Credit: ESA – Copernicus Sentinel 1 satellite image for Flooding Cyclone Idai
Remote sensing definition
Remote sensing is the science of obtaining data about the Earth’s surface without actually being in contact with it and then processing and analyzing this data to generate useful information.
Remote sensing elements
Some of the remote sensing elements worth mentioning are:
- Target: a specific location of high interest to be sensed (e.g. Kingdom of Bahrain)
- Sensing and recording device: that captures data about the target (e.g.
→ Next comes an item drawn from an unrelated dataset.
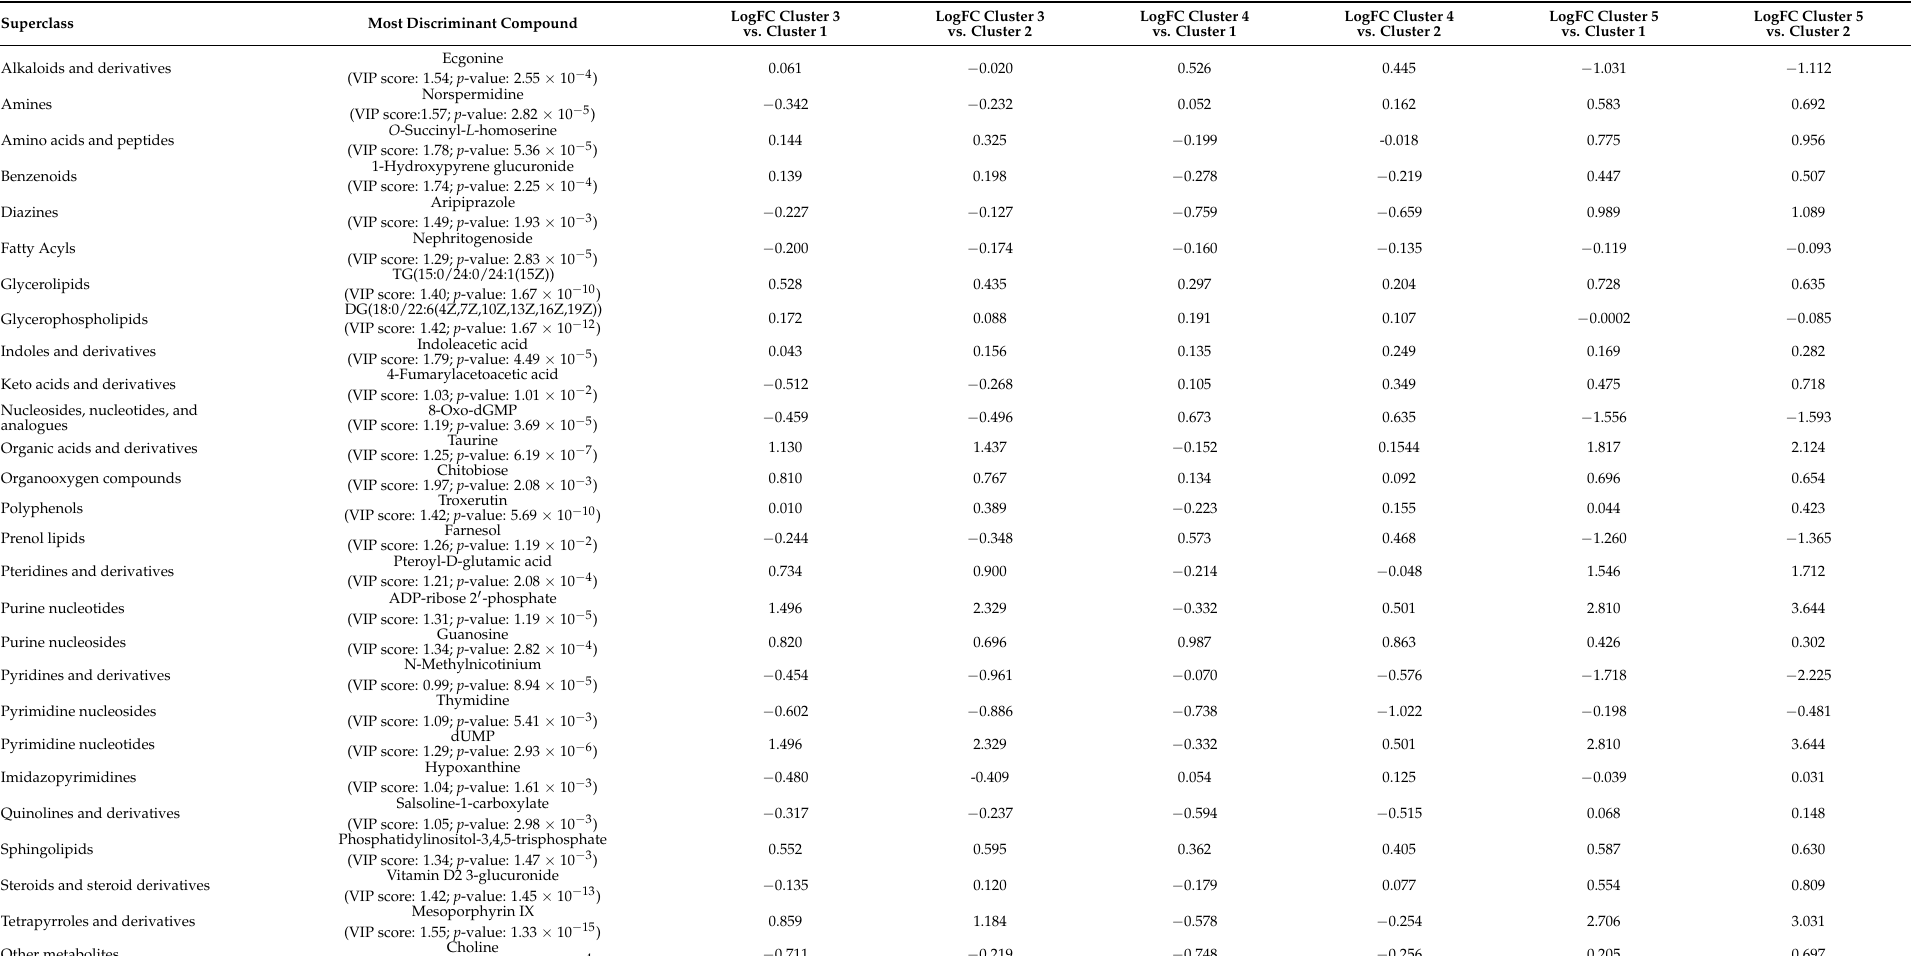
Table 3. Pairwise comparisons of milk samples from contaminated (i.e., cluster 3, 4, and 5) and low-contaminated corn silage clusters (i.e., cluster 1 and 2). The variations of the main classes are expressed as average Log2 fold-change (FC) values. The most discriminant compounds according to the OPLS-DA prediction model built (VIP score > 1) together with their adjusted p -values (resulting from Volcano plot analysis and family-wise error rate) are also reported.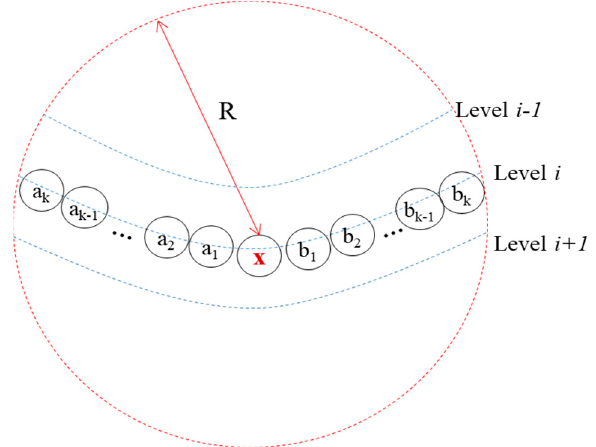
Figure 7. The maximum number of competing nodes at any tree level.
Ariel photography, satellite imagery)
- Ground station: responsible to receive and transmit data to and from the sensing and recording device
- Interpreting and analysis devices: include hardware and software that help extract useful information about the target
- Applications: the generated information about the target is put into actions to improve or help solve a problem.
Quality of data
The quality of remote sensing data consists of its spatial resolution (that specifies the pixel size of satellite images covering the earth surface), spectral resolution (that describes the ability of a sensor to define fine wavelength intervals), radiometric (the ability of an imaging system to discriminate very slight differences in energy) and temporal resolutions (the revisiting frequency of a satellite sensor for a specific location).
Remote sensing software
- Remote sensing software packages include:
- ERDAS IMAGINE from Hexagon Geospatial (Separated from Intergraph SG&I),
- PCI Geomatica
- TNTmips from MicroImages,
- IDRISI from Clark Labs,
- eCognition from Trimble,
- and RemoteView made by Overwatch Textron Systems.
- Dragon/ips is one of the oldest remote sensing packages still available and is in some cases free.
Open source remote sensing software includes:
- Opticks (software),
- Orfeo toolbox
- Others mixing remote sensing and GIS capabilities are: GRASS GIS, ILWIS, QGIS, and TerraLook.